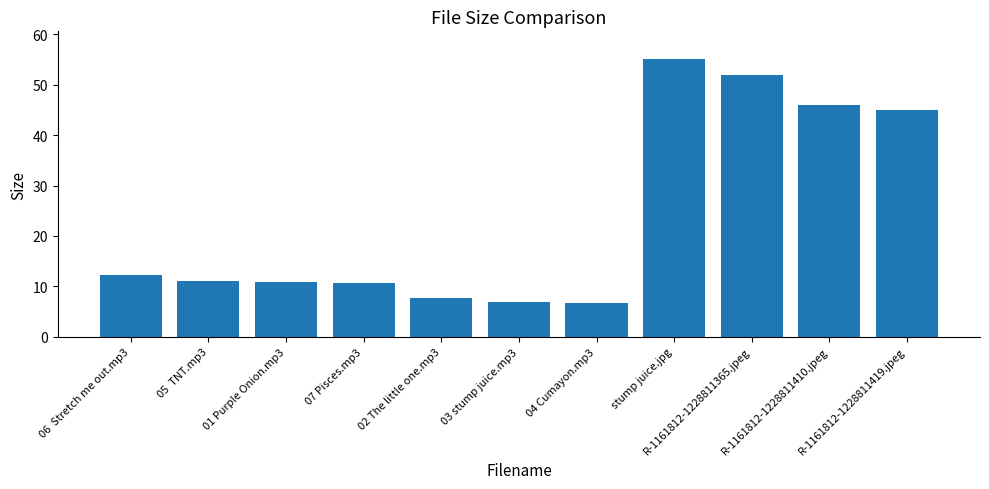

Are the bars horizontal?

No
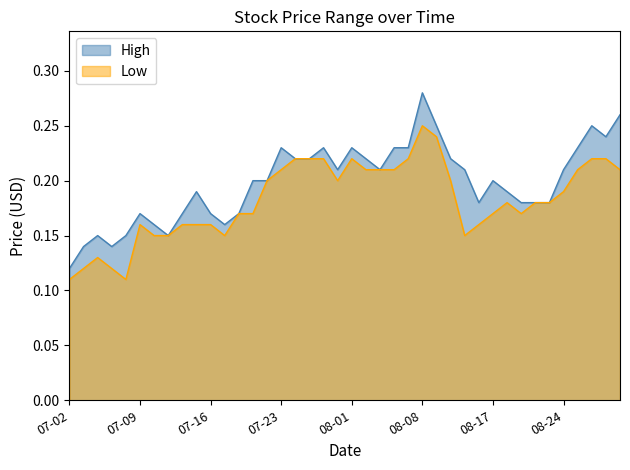

What value does the Low series have at 2018-07-17?

0.1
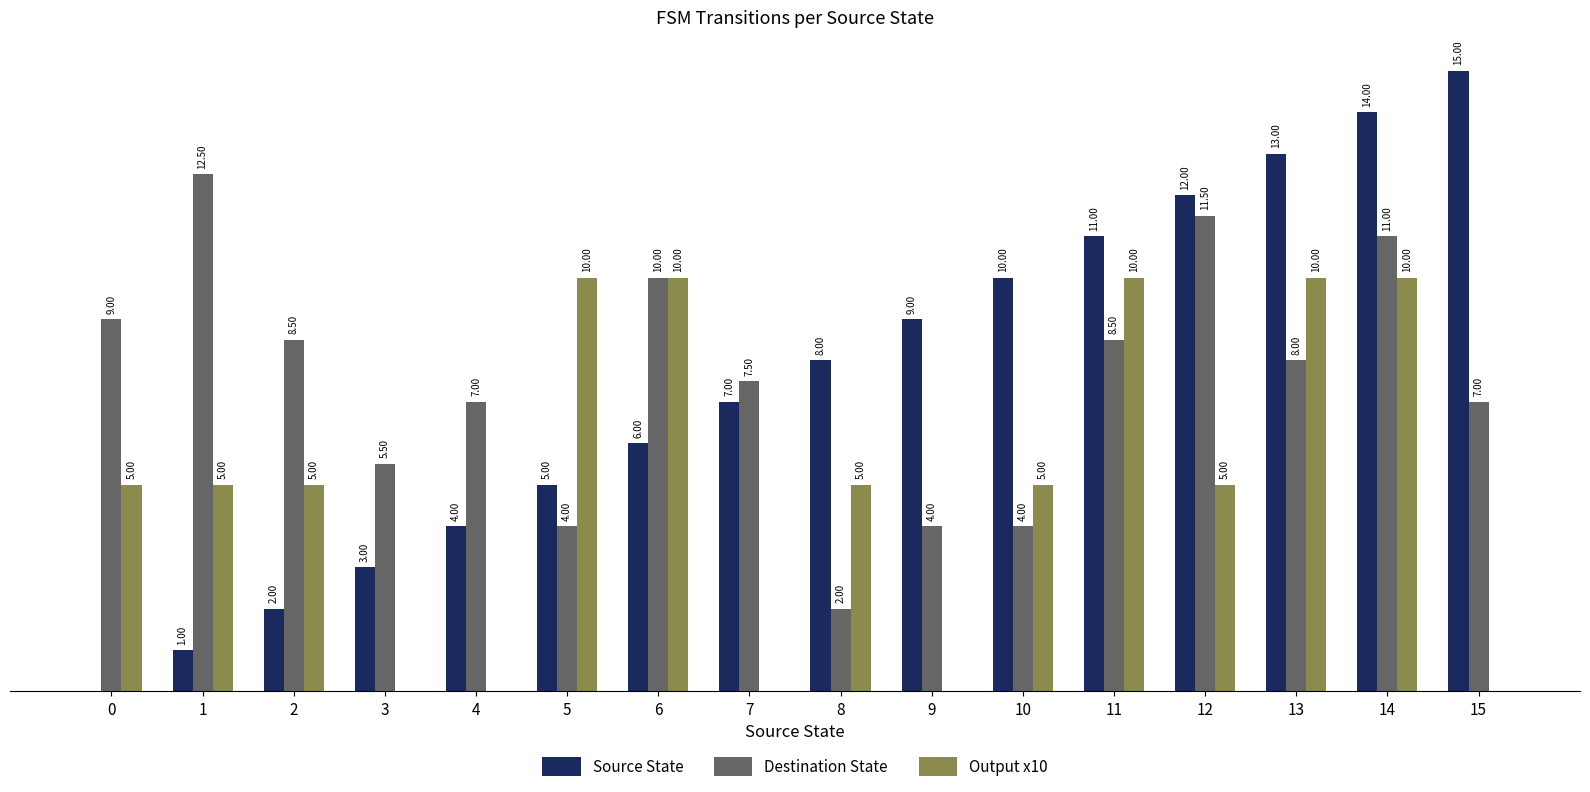

Which series changed the most between 3 and 10?

Source State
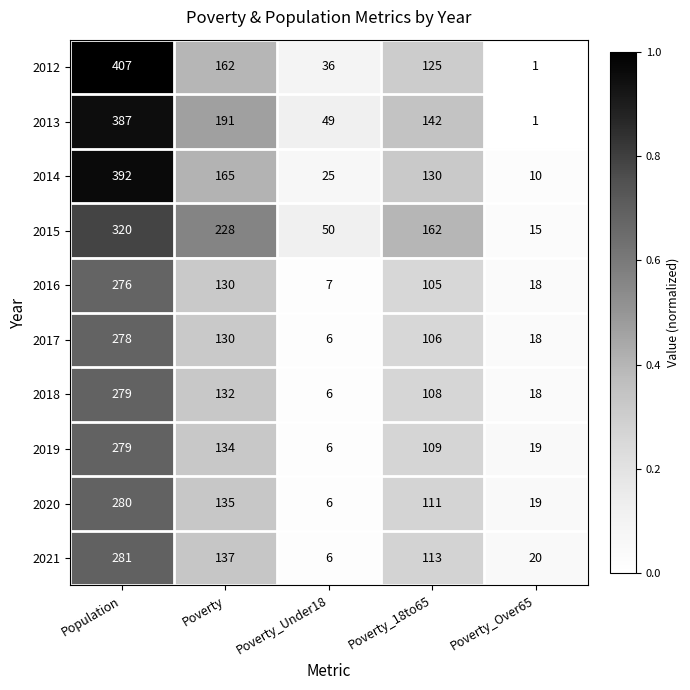

List the labels in order of 2021 value, smallest first.

Poverty_Under18, Poverty_Over65, Poverty_18to65, Poverty, Population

Exercise goal
Please copy out every line of the records above word for word, leaving out the pictures.

Solution to the problem
Are the bars horizontal?

No

What value does the Low series have at 2018-07-17?

0.1

Which series changed the most between 3 and 10?

Source State

List the labels in order of 2021 value, smallest first.

Poverty_Under18, Poverty_Over65, Poverty_18to65, Poverty, Population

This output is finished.